I constructed a mustard sandwich that was decent enough to drag along some bacon with it.

Mustard is the greatest of condiments, and it’s also among the simplest to make. I did so with some brown and yellow mustard seeds, white wine vinegar, and salt, then scooped a liberal amount over some sauteed mushroom and poblano pepper. It was strong, which I prefer mustard to be, but not overwhelming. I was so pleased by how it played with the vegetables that I would have been perfectly satisfied to slam the door with the top slice of marbled rye and forget the bacon altogether.

No … no. It was time to humble bacon, to re-assign it under the command of a condiment. And so it did, with two crispy strips tangled through the mustard and vegetables. Indeed, the mustard starred, and the bacon, though its presence was welcome, provided no more than secondary saltiness and fattiness.

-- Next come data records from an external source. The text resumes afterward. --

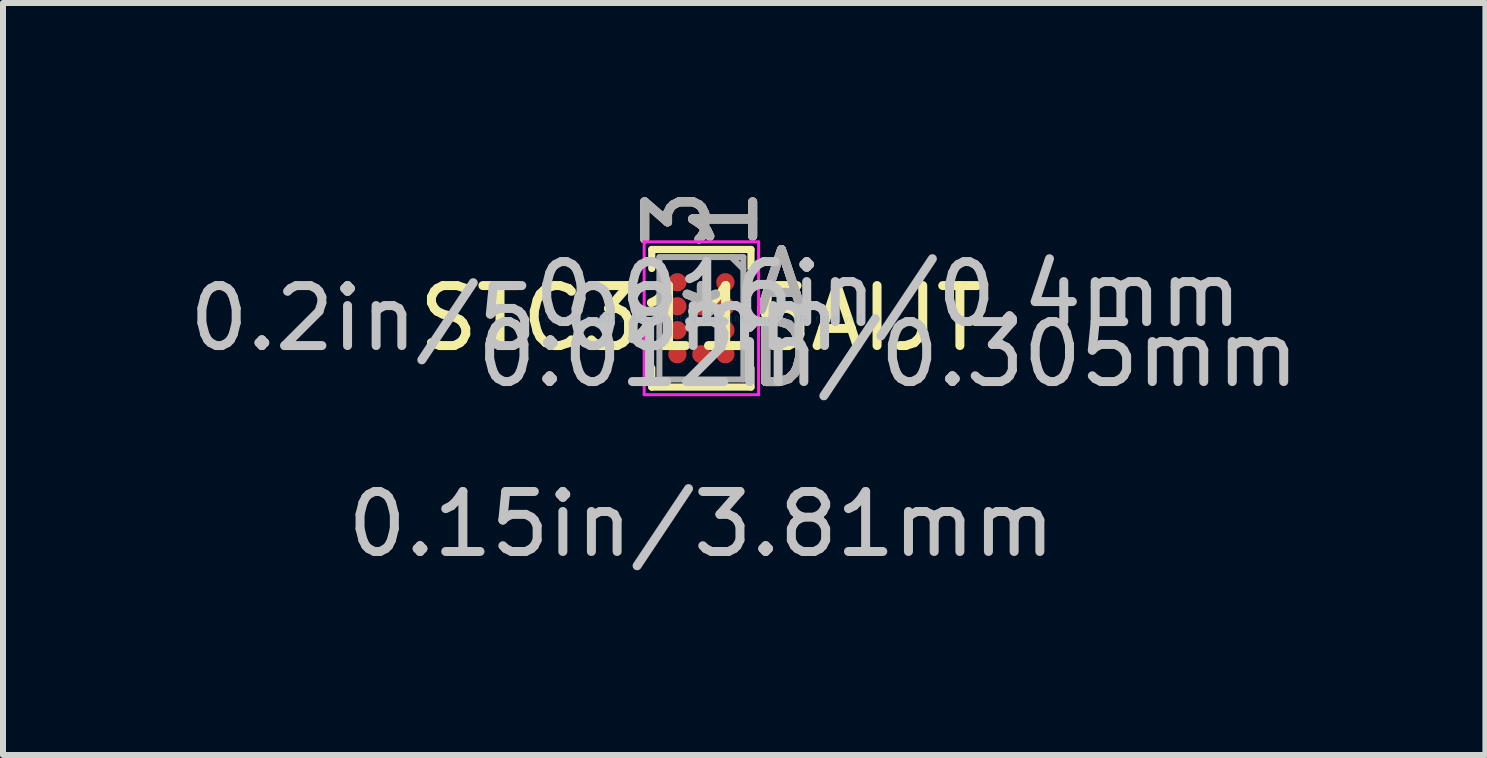
<source format=kicad_pcb>
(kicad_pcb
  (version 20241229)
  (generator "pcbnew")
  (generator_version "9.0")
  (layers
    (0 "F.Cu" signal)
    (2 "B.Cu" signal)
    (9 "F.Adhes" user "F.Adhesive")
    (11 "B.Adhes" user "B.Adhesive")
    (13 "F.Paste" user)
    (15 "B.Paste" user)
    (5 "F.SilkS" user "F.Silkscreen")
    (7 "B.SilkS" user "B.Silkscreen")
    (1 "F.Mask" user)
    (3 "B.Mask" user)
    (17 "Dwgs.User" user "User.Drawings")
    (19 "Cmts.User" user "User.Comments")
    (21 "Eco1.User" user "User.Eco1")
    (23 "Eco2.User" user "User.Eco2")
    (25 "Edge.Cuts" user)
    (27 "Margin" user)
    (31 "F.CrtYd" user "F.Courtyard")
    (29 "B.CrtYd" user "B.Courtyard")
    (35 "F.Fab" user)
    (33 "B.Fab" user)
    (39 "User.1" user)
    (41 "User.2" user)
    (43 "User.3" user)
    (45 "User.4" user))
  (footprint "STC3115AIJT"
    (layer "F.Cu")
    (at 8.643 2.256)
    (property "Reference" "STC3115AIJT" (at 0 0 0) (layer "F.SilkS") (effects (font (size 1 1) (thickness 0.15))))
    (attr through_hole)
    (fp_line (start -0.827 -1.147) (end -0.827 -0.83) (stroke (width 0.12) (type solid)) (layer "F.SilkS"))
    (fp_line (start -0.827 0.83) (end -0.827 1.147) (stroke (width 0.12) (type solid)) (layer "F.SilkS"))
    (fp_line (start -0.827 1.147) (end 0.827 1.147) (stroke (width 0.12) (type solid)) (layer "F.SilkS"))
    (fp_line (start 0.827 -1.147) (end -0.827 -1.147) (stroke (width 0.12) (type solid)) (layer "F.SilkS"))
    (fp_line (start 0.827 -0.83) (end 0.827 -1.147) (stroke (width 0.12) (type solid)) (layer "F.SilkS"))
    (fp_line (start 0.827 1.147) (end 0.827 0.83) (stroke (width 0.12) (type solid)) (layer "F.SilkS"))
    (fp_line (start -0.954 -1.274) (end 0.954 -1.274) (stroke (width 0.05) (type solid)) (layer "F.CrtYd"))
    (fp_line (start -0.954 1.274) (end -0.954 -1.274) (stroke (width 0.05) (type solid)) (layer "F.CrtYd"))
    (fp_line (start 0.954 -1.274) (end 0.954 1.274) (stroke (width 0.05) (type solid)) (layer "F.CrtYd"))
    (fp_line (start 0.954 1.274) (end -0.954 1.274) (stroke (width 0.05) (type solid)) (layer "F.CrtYd"))
    (fp_line (start -0.7 -1.02) (end -0.7 1.02) (stroke (width 0.1) (type solid)) (layer "F.Fab"))
    (fp_line (start -0.7 1.02) (end 0.7 1.02) (stroke (width 0.1) (type solid)) (layer "F.Fab"))
    (fp_line (start 0.7 -1.02) (end -0.7 -1.02) (stroke (width 0.1) (type solid)) (layer "F.Fab"))
    (fp_line (start 0.7 -0.82) (end 0.5 -1.02) (stroke (width 0.1) (type solid)) (layer "F.Fab"))
    (fp_line (start 0.7 1.02) (end 0.7 -1.02) (stroke (width 0.1) (type solid)) (layer "F.Fab"))
    (fp_text user "3" (at -0.4 -1.655 90) (layer "F.SilkS") (effects (font (size 1 1) (thickness 0.15))))
    (fp_text user "*" (at 0 0 0) (layer "F.SilkS") (effects (font (size 1 1) (thickness 0.15))))
    (fp_text user "1" (at 0.4 -1.655 90) (layer "F.SilkS") (effects (font (size 1 1) (thickness 0.15))))
    (fp_text user "D" (at 1.335 0.6 0) (layer "F.SilkS") (effects (font (size 1 1) (thickness 0.15))))
    (fp_text user "A" (at 1.335 -0.6 0) (layer "F.SilkS") (effects (font (size 1 1) (thickness 0.15))))
    (fp_text user "1" (at 0.4 -1.655 90) (layer "B.SilkS") (effects (font (size 1 1) (thickness 0.15))))
    (fp_text user "A" (at 1.335 -0.6 0) (layer "B.SilkS") (effects (font (size 1 1) (thickness 0.15))))
    (fp_text user "3" (at -0.4 -1.655 90) (layer "B.SilkS") (effects (font (size 1 1) (thickness 0.15))))
    (fp_text user "D" (at 1.335 0.6 0) (layer "B.SilkS") (effects (font (size 1 1) (thickness 0.15))))
    (fp_text user "0.15in/3.81mm" (at 0 3.433 0) (layer "Dwgs.User") (effects (font (size 1 1) (thickness 0.15))))
    (fp_text user "0.016in/0.4mm" (at 3.113 -0.4 0) (layer "Dwgs.User") (effects (font (size 1 1) (thickness 0.15))))
    (fp_text user "0.012in/0.305mm" (at 3.113 0.6 0) (layer "Dwgs.User") (effects (font (size 1 1) (thickness 0.15))))
    (fp_text user "0.2in/5.08mm" (at -3.113 0 0) (layer "Dwgs.User") (effects (font (size 1 1) (thickness 0.15))))
    (fp_text user "Copyright 2021 Accelerated Designs. All rights reserved." (at 0 0 0) (layer "Cmts.User") (effects (font (size 0.127 0.127) (thickness 0.002))))
    (fp_text user "1" (at 0.4 -1.655 90) (layer "F.Fab") (effects (font (size 1 1) (thickness 0.15))))
    (fp_text user "D" (at 1.335 0.6 0) (layer "F.Fab") (effects (font (size 1 1) (thickness 0.15))))
    (fp_text user "3" (at -0.4 -1.655 90) (layer "F.Fab") (effects (font (size 1 1) (thickness 0.15))))
    (fp_text user "A" (at 1.335 -0.6 0) (layer "F.Fab") (effects (font (size 1 1) (thickness 0.15))))
    (fp_text user "*" (at 0 0 0) (layer "F.Fab") (effects (font (size 1 1) (thickness 0.15))))
    (pad "A1" smd circle (at 0.4 -0.6) (size 0.305 0.305) (layers "F.Cu" "F.Mask" "F.Paste"))
    (pad "A3" smd circle (at -0.4 -0.6) (size 0.305 0.305) (layers "F.Cu" "F.Mask" "F.Paste"))
    (pad "B1" smd circle (at 0.4 -0.2) (size 0.305 0.305) (layers "F.Cu" "F.Mask" "F.Paste"))
    (pad "B2" smd circle (at 0 -0.2) (size 0.305 0.305) (layers "F.Cu" "F.Mask" "F.Paste"))
    (pad "B3" smd circle (at -0.4 -0.2) (size 0.305 0.305) (layers "F.Cu" "F.Mask" "F.Paste"))
    (pad "C1" smd circle (at 0.4 0.2) (size 0.305 0.305) (layers "F.Cu" "F.Mask" "F.Paste"))
    (pad "C3" smd circle (at -0.4 0.2) (size 0.305 0.305) (layers "F.Cu" "F.Mask" "F.Paste"))
    (pad "D1" smd circle (at 0.4 0.6) (size 0.305 0.305) (layers "F.Cu" "F.Mask" "F.Paste"))
    (pad "D2" smd circle (at 0 0.6) (size 0.305 0.305) (layers "F.Cu" "F.Mask" "F.Paste"))
    (pad "D3" smd circle (at -0.4 0.6) (size 0.305 0.305) (layers "F.Cu" "F.Mask" "F.Paste")))
  (gr_rect
    (start -3 -3)
    (end 21.714 9.537)
    (stroke (width 0.1) (type default))
    (fill no)
    (layer "Edge.Cuts")))
</source>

The sandwich wasn’t quite “great.” It was simply “good.” But I succeeded in taking this salty, shriveled mediocre-meme generator and reducing it to the least important component. You are on your thousandth lap under the bright lights; I am in the wilderness. Daybreak approaches. Will you notice?

Chorizo & Refried Black Beans – Made at Home

A chorizo and refried black beans sandwich, made at home.

I’ve had a can of refried black beans in my cupboard for some time now, and as I do with a great many food stuffs I periodically considered how they might best fit into a sandwich. The fine people at Scanwiches posted a particularly choice sandwich some time back, with black beans prominently featured. I wanted to take a crack at the idea, but wasn’t quite sure how to go about it. Finding a substantial piece of chorizo in the market one day proved to be enough to see my idea through. Refried beans may not be pretty, but black beans are the finest of all beans. Combine them with some sausage, I reasoned, would be a real hit. I brought along red onion and red bell pepper for a bit of snap, and a few thin slices of Oaxaca cheese finished things off.

I’m pleased to say I wasn’t wrong, though as you can see by the above my execution could have used a little work. The sandwiches were a little messy, with refried beans coming out of the side at points, and a red onion or two escaping here and there. The sandwich did pass the final test for messy vs. too messy, though. I was able to put the sandwich down for a minute, then easily pick it back up and resume eating. If something can’t survive a minute’s rest or a shift of the hands, it’s time to reevaluate the sandwich. But this did just fine, and despite the sloppiness was pretty tasty. The chorizo, pan seared then poached in a bit of wine, was spicy, full of delicious fatty juices. The black beans brought an earthy note to things, the bell peppers sweetness and the red onion a bit of bite. The cheese wasn’t lost, but it was definitely playing in the background. That’s why I like Oaxaca cheese. It’s light, unwilling and unable to take over the rest of a sandwich. There are some things I might do differently next time. A thicker roll could be hollowed out a bit, giving the beans a distinct position to hold. The red onion could stand to be sautéed, taking the bite down just a touch. But even without those changed, I was pretty pleased with how this came out. It was a fine sandwich I can recommended to you without reservations.